_WORK ORDER_: Copy every line of the data below character for character, keeping the original spelling, punctuation, line breaks, and scripts.

_RECORDS SUPPLIED_:
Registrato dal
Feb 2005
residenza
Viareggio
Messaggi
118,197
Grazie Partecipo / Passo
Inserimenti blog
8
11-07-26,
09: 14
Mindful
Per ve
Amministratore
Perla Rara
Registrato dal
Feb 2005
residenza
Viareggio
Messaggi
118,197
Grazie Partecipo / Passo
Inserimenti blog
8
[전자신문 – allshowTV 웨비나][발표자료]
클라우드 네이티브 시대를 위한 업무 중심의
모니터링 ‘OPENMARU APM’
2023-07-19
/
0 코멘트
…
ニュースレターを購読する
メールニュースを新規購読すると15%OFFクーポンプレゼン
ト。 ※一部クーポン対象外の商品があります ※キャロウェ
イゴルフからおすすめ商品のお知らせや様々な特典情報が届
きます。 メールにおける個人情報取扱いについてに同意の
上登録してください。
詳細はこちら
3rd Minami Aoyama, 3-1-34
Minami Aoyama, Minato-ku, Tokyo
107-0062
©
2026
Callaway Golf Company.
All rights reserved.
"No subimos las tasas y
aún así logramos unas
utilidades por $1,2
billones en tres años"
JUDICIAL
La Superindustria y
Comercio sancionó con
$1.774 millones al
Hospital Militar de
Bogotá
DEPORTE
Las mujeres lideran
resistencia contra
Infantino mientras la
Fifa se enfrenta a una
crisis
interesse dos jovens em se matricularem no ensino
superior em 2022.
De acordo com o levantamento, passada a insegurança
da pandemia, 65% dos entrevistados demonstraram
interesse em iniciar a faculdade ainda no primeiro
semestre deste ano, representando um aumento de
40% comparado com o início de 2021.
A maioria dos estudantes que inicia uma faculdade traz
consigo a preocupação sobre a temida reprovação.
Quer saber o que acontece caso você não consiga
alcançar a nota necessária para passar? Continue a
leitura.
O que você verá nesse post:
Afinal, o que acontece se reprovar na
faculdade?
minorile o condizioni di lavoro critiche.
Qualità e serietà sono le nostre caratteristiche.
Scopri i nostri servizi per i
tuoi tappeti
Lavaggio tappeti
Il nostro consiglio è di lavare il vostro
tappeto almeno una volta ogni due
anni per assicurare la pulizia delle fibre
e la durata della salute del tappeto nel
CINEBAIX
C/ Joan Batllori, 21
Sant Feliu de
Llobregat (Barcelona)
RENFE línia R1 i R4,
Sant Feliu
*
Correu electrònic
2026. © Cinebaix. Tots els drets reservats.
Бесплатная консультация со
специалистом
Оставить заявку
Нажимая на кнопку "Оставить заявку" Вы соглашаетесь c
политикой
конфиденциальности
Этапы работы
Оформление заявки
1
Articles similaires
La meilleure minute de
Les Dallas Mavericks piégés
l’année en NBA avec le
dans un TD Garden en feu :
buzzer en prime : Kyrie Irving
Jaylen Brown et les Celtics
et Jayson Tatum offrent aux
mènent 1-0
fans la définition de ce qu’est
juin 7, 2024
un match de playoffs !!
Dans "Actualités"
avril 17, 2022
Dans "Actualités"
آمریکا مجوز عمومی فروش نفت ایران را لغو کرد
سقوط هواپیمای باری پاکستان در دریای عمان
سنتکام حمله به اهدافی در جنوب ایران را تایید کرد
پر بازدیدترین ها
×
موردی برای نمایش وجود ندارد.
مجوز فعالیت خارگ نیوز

_OUTPUT FOR THIS EXERCISE_:
Registrato dal
Feb 2005
residenza
Viareggio
Messaggi
118,197
Grazie Partecipo / Passo
Inserimenti blog
8
11-07-26,
09: 14
Mindful
Per ve
Amministratore
Perla Rara
Registrato dal
Feb 2005
residenza
Viareggio
Messaggi
118,197
Grazie Partecipo / Passo
Inserimenti blog
8
[전자신문 – allshowTV 웨비나][발표자료]
클라우드 네이티브 시대를 위한 업무 중심의
모니터링 ‘OPENMARU APM’
2023-07-19
/
0 코멘트
…
ニュースレターを購読する
メールニュースを新規購読すると15%OFFクーポンプレゼン
ト。 ※一部クーポン対象外の商品があります ※キャロウェ
イゴルフからおすすめ商品のお知らせや様々な特典情報が届
きます。 メールにおける個人情報取扱いについてに同意の
上登録してください。
詳細はこちら
3rd Minami Aoyama, 3-1-34
Minami Aoyama, Minato-ku, Tokyo
107-0062
©
2026
Callaway Golf Company.
All rights reserved.
"No subimos las tasas y
aún así logramos unas
utilidades por $1,2
billones en tres años"
JUDICIAL
La Superindustria y
Comercio sancionó con
$1.774 millones al
Hospital Militar de
Bogotá
DEPORTE
Las mujeres lideran
resistencia contra
Infantino mientras la
Fifa se enfrenta a una
crisis
interesse dos jovens em se matricularem no ensino
superior em 2022.
De acordo com o levantamento, passada a insegurança
da pandemia, 65% dos entrevistados demonstraram
interesse em iniciar a faculdade ainda no primeiro
semestre deste ano, representando um aumento de
40% comparado com o início de 2021.
A maioria dos estudantes que inicia uma faculdade traz
consigo a preocupação sobre a temida reprovação.
Quer saber o que acontece caso você não consiga
alcançar a nota necessária para passar? Continue a
leitura.
O que você verá nesse post:
Afinal, o que acontece se reprovar na
faculdade?
minorile o condizioni di lavoro critiche.
Qualità e serietà sono le nostre caratteristiche.
Scopri i nostri servizi per i
tuoi tappeti
Lavaggio tappeti
Il nostro consiglio è di lavare il vostro
tappeto almeno una volta ogni due
anni per assicurare la pulizia delle fibre
e la durata della salute del tappeto nel
CINEBAIX
C/ Joan Batllori, 21
Sant Feliu de
Llobregat (Barcelona)
RENFE línia R1 i R4,
Sant Feliu
*
Correu electrònic
2026. © Cinebaix. Tots els drets reservats.
Бесплатная консультация со
специалистом
Оставить заявку
Нажимая на кнопку "Оставить заявку" Вы соглашаетесь c
политикой
конфиденциальности
Этапы работы
Оформление заявки
1
Articles similaires
La meilleure minute de
Les Dallas Mavericks piégés
l’année en NBA avec le
dans un TD Garden en feu :
buzzer en prime : Kyrie Irving
Jaylen Brown et les Celtics
et Jayson Tatum offrent aux
mènent 1-0
fans la définition de ce qu’est
juin 7, 2024
un match de playoffs !!
Dans "Actualités"
avril 17, 2022
Dans "Actualités"
آمریکا مجوز عمومی فروش نفت ایران را لغو کرد
سقوط هواپیمای باری پاکستان در دریای عمان
سنتکام حمله به اهدافی در جنوب ایران را تایید کرد
پر بازدیدترین ها
×
موردی برای نمایش وجود ندارد.
مجوز فعالیت خارگ نیوز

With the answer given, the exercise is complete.